Вальпургиева ночь. Ангел западного окна | страница 2
Будучи сыном актрисы и барона, Густав Майринк уже по своему происхождению оказался вне жестких рамок традиционной иерархии. Его мать носила одну из самых распространенных немецкоязычных фамилий, а полное имя отца занимало не одну строку. Даже его литературный псевдоним, закрепившийся за ним впоследствии, объединяет начало обычного «Майер» и аристократический слог «ринк». В дальнейшем Майринку всегда удавалось оставаться в стороне от общественных стереотипов и затверженных ролей. Он был дворянином, ненавидевшим армию, банкиром и мистиком одновременно, сыном барона, отказавшимся от титула, «арийцем», во времена погромов утверждавшим, что он еврей, наконец — художником, не нуждавшимся в деньгах, что в истории литературы тоже редкость.

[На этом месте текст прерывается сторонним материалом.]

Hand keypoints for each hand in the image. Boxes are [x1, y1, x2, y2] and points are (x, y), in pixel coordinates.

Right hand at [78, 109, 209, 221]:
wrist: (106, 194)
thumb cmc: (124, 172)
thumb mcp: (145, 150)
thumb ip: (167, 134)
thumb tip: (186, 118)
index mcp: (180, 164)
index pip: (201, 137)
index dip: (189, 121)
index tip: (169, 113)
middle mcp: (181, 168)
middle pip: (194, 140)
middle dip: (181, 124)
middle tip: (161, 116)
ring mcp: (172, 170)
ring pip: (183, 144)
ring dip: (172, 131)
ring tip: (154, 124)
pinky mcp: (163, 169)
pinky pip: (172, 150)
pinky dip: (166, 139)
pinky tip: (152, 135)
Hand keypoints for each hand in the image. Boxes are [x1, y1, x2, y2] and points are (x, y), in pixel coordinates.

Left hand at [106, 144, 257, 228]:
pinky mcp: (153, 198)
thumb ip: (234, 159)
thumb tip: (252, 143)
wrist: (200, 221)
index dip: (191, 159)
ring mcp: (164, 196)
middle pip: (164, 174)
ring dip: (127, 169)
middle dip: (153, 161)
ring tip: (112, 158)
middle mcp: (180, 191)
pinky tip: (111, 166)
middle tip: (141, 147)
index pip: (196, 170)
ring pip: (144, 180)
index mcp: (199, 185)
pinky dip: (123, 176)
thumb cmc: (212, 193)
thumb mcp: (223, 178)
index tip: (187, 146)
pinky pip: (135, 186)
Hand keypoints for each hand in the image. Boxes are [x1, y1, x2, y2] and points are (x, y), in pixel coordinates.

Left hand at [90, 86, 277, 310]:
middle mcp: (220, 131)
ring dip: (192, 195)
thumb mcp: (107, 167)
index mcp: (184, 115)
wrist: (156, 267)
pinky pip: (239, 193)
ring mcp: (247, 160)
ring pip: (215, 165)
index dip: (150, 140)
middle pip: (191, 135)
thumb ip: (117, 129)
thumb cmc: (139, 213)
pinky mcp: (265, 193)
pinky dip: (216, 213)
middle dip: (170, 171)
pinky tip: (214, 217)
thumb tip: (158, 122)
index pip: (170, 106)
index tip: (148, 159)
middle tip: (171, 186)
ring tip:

Творчество Майринка, служившее продолжением его личности, также не укладывается в определенные рамки, сформированные традицией. Он не переставал удивлять, а иногда и шокировать читателей. Пожалуй, самым неожиданным публике показался именно последний роман — «Ангел западного окна», задуманный как итог жизни и творчества. Долгое время критики даже вели споры об авторстве. Многим казалось, что книга была написана кем-то другим. Сомнения не рассеивали ни включенные в ткань произведения элементы прежних рассказов и романов писателя, ни художественно трансформированные ситуации из его жизни. В дальнейшем литературоведы изучали знаменитого австрийца и как сатирика, и как фантаста, работающего в традиции «черного романтизма», и как автора мистических романов-откровений или своеобразных философских трактатов, поданных в художественной форме. Ни один из этих аспектов не может с достаточной полнотой объяснить, как возникает удивительное, почти чудесное воздействие, которое книги Майринка оказывают на читателя.

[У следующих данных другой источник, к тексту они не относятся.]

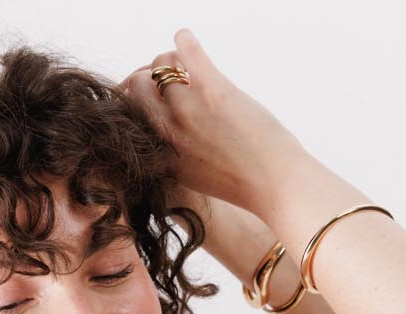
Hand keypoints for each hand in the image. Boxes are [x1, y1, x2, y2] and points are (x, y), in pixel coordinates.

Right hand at [119, 28, 303, 212]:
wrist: (273, 182)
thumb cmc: (241, 182)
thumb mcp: (195, 175)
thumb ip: (175, 151)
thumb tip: (168, 125)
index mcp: (161, 153)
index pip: (131, 113)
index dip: (139, 98)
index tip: (151, 92)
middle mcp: (168, 131)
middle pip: (138, 86)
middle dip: (149, 76)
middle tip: (168, 76)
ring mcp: (188, 109)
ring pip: (162, 64)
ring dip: (172, 59)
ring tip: (187, 63)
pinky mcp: (213, 89)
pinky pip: (187, 50)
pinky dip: (185, 40)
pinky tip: (187, 39)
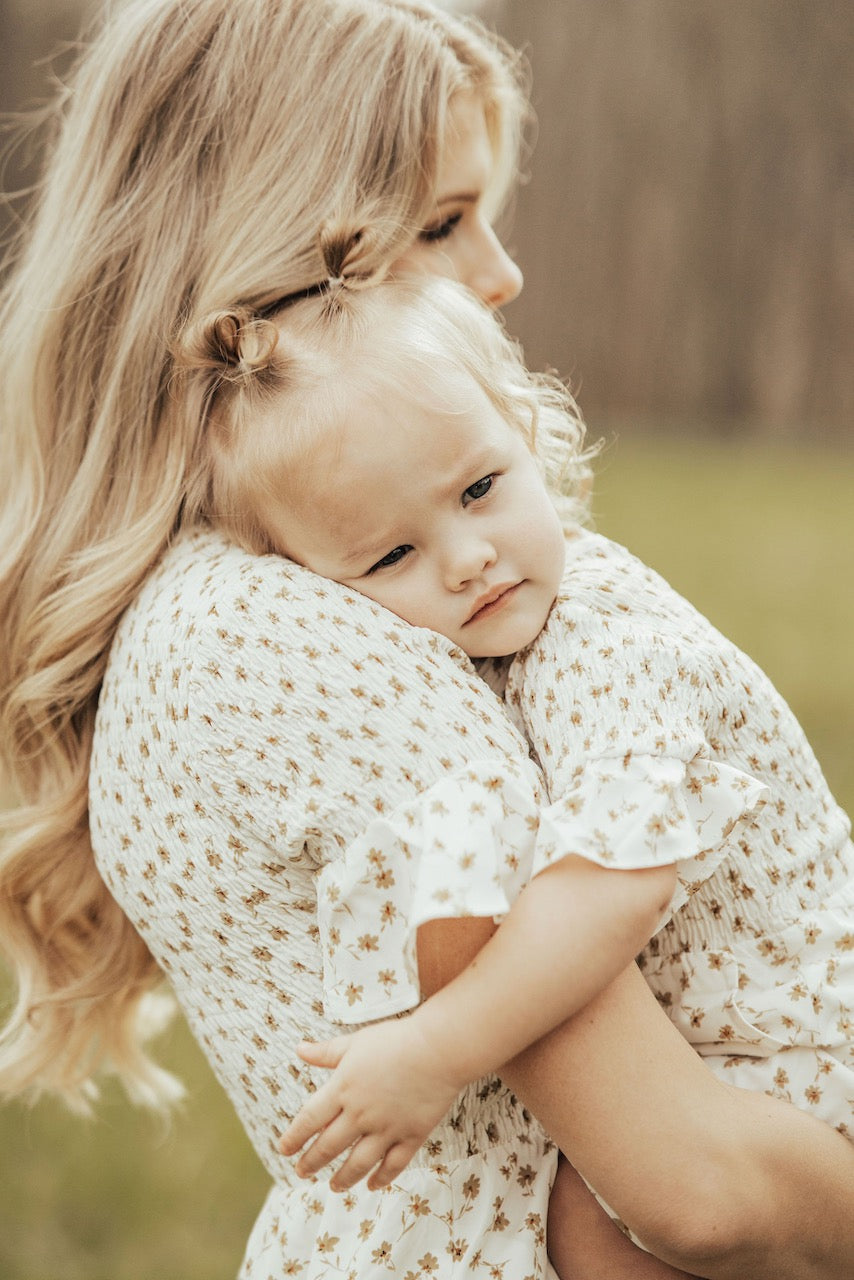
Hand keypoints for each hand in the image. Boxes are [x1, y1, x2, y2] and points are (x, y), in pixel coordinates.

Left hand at [279, 1016, 464, 1191]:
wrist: (438, 1048)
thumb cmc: (396, 1039)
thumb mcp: (356, 1041)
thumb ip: (327, 1052)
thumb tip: (299, 1049)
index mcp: (343, 1089)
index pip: (309, 1119)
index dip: (294, 1137)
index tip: (283, 1150)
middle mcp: (360, 1113)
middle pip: (329, 1146)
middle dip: (312, 1162)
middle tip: (301, 1172)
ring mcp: (386, 1127)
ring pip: (358, 1162)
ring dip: (343, 1178)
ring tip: (333, 1187)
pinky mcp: (411, 1135)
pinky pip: (393, 1164)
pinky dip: (381, 1178)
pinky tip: (372, 1184)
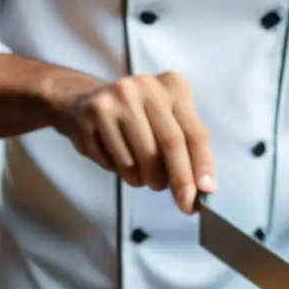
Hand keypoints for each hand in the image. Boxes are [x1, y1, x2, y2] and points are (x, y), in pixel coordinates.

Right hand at [53, 71, 213, 212]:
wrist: (81, 101)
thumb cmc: (136, 117)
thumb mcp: (167, 120)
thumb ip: (187, 147)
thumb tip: (203, 186)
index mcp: (172, 86)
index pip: (194, 132)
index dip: (202, 164)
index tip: (206, 190)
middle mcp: (146, 86)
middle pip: (171, 143)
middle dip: (180, 180)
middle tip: (184, 202)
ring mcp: (117, 98)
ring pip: (141, 158)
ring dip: (147, 180)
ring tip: (145, 177)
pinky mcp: (93, 114)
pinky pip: (115, 161)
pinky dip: (123, 173)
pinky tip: (119, 161)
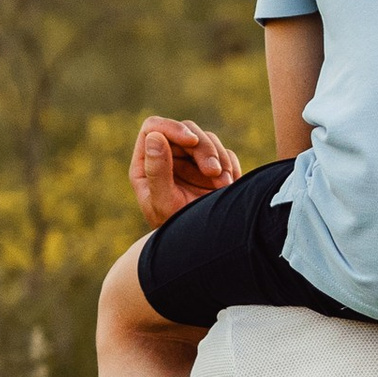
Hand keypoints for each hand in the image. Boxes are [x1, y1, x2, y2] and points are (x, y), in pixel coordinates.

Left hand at [129, 117, 243, 227]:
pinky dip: (230, 167)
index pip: (154, 128)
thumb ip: (157, 171)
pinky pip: (225, 154)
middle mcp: (168, 157)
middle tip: (215, 173)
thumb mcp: (163, 202)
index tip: (192, 141)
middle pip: (187, 131)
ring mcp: (192, 162)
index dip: (173, 128)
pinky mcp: (213, 168)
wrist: (203, 248)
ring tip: (224, 186)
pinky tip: (228, 187)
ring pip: (209, 140)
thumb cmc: (175, 228)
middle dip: (204, 149)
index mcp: (147, 163)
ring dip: (220, 160)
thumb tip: (154, 137)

«Чудо Майринка» наиболее точно описал Герман Гессе в статье, опубликованной вскоре после выхода в свет «Вальпургиевой ночи» (1917), третьего из знаменитых романов писателя: «Как человек Майринк сохраняет верность самому себе с фанатизмом, который в наше время, особенно в пределах нашей литературы, не может не приводить в восхищение. <…> Влияние его книг (которым будет обладать и та, что опубликована последней) содержит, таким образом, в своей основе не безжизненность, не расчет, а нечто живое, это влияние — настоящее. Не только чувствительные, одухотворенные фигуры, не только зрелые слова мистического откровения — настоящие; такие же настоящие — резкости и язвительные выпады, глубокая, злая ирония, радость, испытываемая от кричащей яркости и хлесткости».